Readers Write: Second Avenue Subway Phase 2 now short $4.3B

Readers Write: Second Avenue Subway Phase 2 now short $4.3B

Gov. Kathy Hochul’s pause for implementation of congestion pricing which was supposed to start on June 30 has other consequences such as its adverse impact on preserving $3.4 billion in Federal Transit Administration funding and $4.3 billion local MTA share promised from congestion pricing as part of the FTA/MTA $7.7 billion Capital Investment Grant Full Funding Grant Agreement to finance Second Avenue Subway Phase 2.

It also adds $10,7 billion in missing congestion price tolling revenue that was supposed to fund $15 billion of the $51 billion MTA 2020 – 2024 Five-Year Capital Plan.

This $10.6 billion included $3 billion to replace 1930s signals on the A & C Brooklyn subway lines, B, D. F & M Manhattan subway lines; $2 billion to bring dozens of subway stations into compliance with the Americans With Disability Act including elevators; $2 billion for new subway cars, electric buses and charging stations; and $3 billion for various capital improvements for both Long Island and Metro North Rail Roads.
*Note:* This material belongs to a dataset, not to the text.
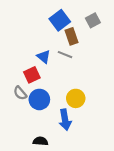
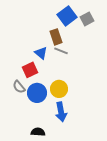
blue square: (60, 20) -> (67, 16), moved
brown rectangle: (71, 36) -> (56, 37), moved
yellow circle: (76, 98) -> (59, 89), moved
Ironically, the MTA has already spent over $500 million for installation, maintenance and operations of equipment and other expenses related to tolling for congestion pricing.

This delay in implementing congestion pricing could lead to the loss of $3.4 billion in FTA funding toward the $7.7 Billion Second Avenue Subway Phase 2 FTA/MTA CIG FFGA approved in the Fall of 2023.

It also adds $11,6 billion in missing congestion price tolling revenue that was supposed to fund $15 billion of the $51 billion MTA 2020 – 2024 Five-Year Capital Plan.

Is Gov. Hochul’s delay in congestion pricing politically motivated? Is it an attempt to protect Democrats running for the state Assembly, state Senate and Congress within the MTA service area in the outer boroughs of NYC, Long Island and Hudson Valley from Republican challengers using this issue against them?

Are the adverse consequences of preserving $3.4 billion in FTA funding approved in the $7.7 billion ($4.3 billion MTA local share pledged from Congestion Pricing) CIG FFGA approved last fall even worse?

In January, 2024 the MTA said that due to ongoing litigation against implementation of Congestion Pricing, $15 billion in capital projects contained within the $51 billion 2020 – 2024 Five Year Capital Plan (including the $7.7 billion Second Avenue Subway) are now on hold.  This places $3.4 billion in the FTA  Second Avenue Subway Phase 2 FFGA  to MTA in jeopardy of being lost.

MTA previously accepted the terms and conditions within the FTA FFGA grant offer. This included a legal commitment that the $4.3 billion in local share was real, secure and in place. FTA caps its funding at $3.4 billion based upon the MTA’s commitment of a secure $4.3 billion local share.

MTA’s local share was based upon implementation of congestion pricing.

Month after month, continuing to place the project officially on hold and failing to advance the project will eventually result in FTA de obligating its $3.4 billion in funding and closing out the grant.

MTA would lose $3.4 billion in discretionary federal funding.  Never in MTA history, has the MTA lost FTA funding due to reneging on providing its legally required matching local share in any approved FTA grant.  MTA Chairman Janno Lieber would be the first MTA Chairman to do so and have egg on his face.

The federal Department of Transportation Office of Inspector General will monitor FTA to ensure that the agency enforces all legal requirements, as contained in the FTA $7.7 billion Second Avenue Subway CIG FFGA to MTA.

So will the Office of Management and Budget, along with members of the Senate and House Appropriations and Transportation Committees.

Transparency is required on the part of Gov. Kathy Hochul, MTA Chairman Janno Lieber, MTA Office of Capital Construction Jamie- Torres-Springer and Acting NYC Transit President Demetrius Crichlow when it comes to securing the required $4.3 billion MTA local share and any future promised cost savings.

The same holds true for my old colleagues at the Federal Transit Administration when it comes to enforcement for the approved $7.7 billion MTA Capital Investment Grant Full Funding Grant Agreement legal terms and conditions. Taxpayers, commuters, MTA Board members, elected officials and transit advocates should expect nothing less.

Larry Penner

Great Neck

Larry Penner is a transportation advocate, historian and writer who previously served as a former Director for the Federal Transit Administration Region 2 New York Office of Operations and Program Management.